### EXERCISE DIRECTIONS
Copy everything from "of your design" down to "for the field.", swapping "institutes" for "academies" and keeping the rest of the text the same.

### DATA TO EXAMINE
───

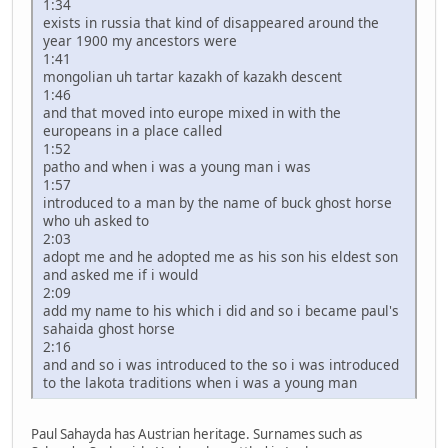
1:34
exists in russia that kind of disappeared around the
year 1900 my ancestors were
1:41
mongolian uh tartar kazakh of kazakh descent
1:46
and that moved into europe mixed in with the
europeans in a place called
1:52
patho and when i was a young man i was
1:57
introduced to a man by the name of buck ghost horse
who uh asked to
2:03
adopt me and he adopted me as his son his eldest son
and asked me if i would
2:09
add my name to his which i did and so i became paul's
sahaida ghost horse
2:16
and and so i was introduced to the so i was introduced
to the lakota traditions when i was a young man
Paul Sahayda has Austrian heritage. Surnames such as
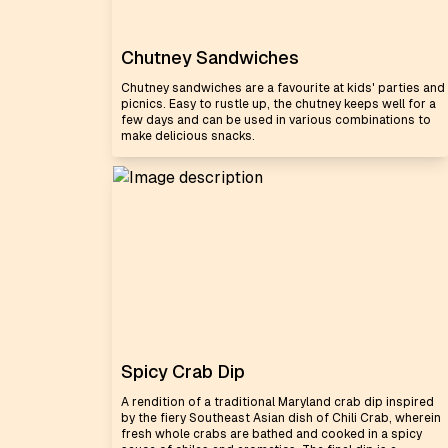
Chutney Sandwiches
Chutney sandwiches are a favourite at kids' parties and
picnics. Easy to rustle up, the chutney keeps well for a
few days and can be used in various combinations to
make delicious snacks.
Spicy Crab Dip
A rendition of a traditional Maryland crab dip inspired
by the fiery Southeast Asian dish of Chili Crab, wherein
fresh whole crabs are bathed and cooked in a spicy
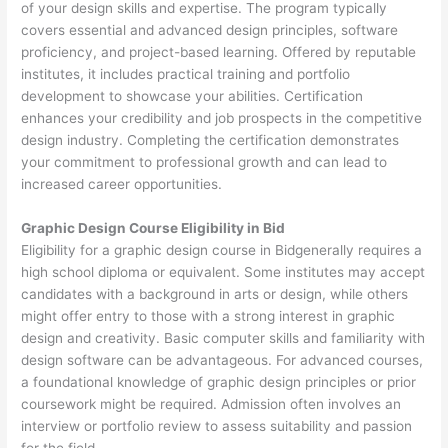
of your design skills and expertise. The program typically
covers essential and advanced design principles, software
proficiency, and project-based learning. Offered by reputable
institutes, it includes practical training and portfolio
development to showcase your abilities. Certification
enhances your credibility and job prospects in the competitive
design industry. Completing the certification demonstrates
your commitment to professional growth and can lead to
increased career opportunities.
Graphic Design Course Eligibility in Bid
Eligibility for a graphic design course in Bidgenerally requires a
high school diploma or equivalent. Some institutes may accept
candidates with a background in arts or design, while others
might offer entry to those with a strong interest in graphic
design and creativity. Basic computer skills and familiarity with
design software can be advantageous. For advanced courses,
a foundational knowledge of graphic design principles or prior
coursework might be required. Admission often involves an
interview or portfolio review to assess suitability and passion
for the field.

───

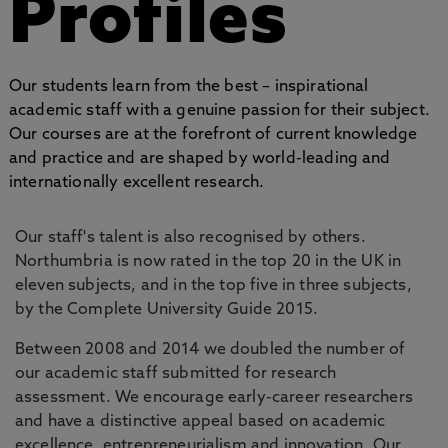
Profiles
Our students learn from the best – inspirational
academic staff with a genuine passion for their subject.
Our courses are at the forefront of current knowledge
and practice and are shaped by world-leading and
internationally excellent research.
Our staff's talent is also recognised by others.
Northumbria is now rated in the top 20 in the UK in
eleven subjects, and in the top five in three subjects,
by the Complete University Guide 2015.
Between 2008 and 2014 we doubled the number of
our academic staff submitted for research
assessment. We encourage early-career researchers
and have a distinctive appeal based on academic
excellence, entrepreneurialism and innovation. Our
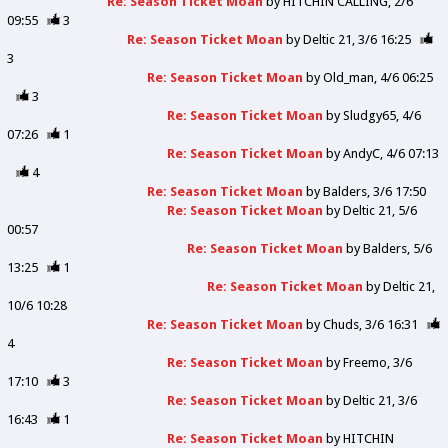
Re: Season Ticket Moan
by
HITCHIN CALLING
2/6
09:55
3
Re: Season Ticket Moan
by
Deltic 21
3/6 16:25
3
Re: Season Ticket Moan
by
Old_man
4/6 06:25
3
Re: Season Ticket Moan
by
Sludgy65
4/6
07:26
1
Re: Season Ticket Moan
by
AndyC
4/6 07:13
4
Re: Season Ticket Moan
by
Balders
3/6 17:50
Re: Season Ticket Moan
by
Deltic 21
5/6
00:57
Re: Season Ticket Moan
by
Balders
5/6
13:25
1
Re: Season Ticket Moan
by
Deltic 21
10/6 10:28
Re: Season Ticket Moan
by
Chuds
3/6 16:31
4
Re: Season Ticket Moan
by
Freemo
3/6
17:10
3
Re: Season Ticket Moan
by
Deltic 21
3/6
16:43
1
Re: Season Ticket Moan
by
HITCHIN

───

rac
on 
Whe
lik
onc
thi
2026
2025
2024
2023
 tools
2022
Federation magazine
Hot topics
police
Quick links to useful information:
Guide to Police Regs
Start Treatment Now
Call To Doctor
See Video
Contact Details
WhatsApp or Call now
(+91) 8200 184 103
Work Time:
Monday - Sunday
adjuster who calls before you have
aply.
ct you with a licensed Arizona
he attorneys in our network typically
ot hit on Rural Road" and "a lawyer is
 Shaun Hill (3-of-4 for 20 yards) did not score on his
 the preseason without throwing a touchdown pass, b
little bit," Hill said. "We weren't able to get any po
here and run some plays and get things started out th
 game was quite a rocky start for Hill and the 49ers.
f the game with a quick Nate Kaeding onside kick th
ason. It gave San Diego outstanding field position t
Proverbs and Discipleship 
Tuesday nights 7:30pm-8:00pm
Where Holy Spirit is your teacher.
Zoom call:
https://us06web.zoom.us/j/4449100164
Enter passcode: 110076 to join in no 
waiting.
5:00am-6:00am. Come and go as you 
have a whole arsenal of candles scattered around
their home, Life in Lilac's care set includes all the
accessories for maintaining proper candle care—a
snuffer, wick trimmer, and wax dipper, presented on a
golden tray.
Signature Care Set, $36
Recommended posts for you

───

### WRITTEN RESPONSE
of your design skills and expertise. The program typically
covers essential and advanced design principles, software
proficiency, and project-based learning. Offered by reputable
academies, it includes practical training and portfolio
development to showcase your abilities. Certification
enhances your credibility and job prospects in the competitive
design industry. Completing the certification demonstrates
your commitment to professional growth and can lead to
increased career opportunities.
Graphic Design Course Eligibility in Bid
Eligibility for a graphic design course in Bidgenerally requires a
high school diploma or equivalent. Some academies may accept
candidates with a background in arts or design, while others
might offer entry to those with a strong interest in graphic
design and creativity. Basic computer skills and familiarity with
design software can be advantageous. For advanced courses,
a foundational knowledge of graphic design principles or prior
coursework might be required. Admission often involves an
interview or portfolio review to assess suitability and passion
for the field.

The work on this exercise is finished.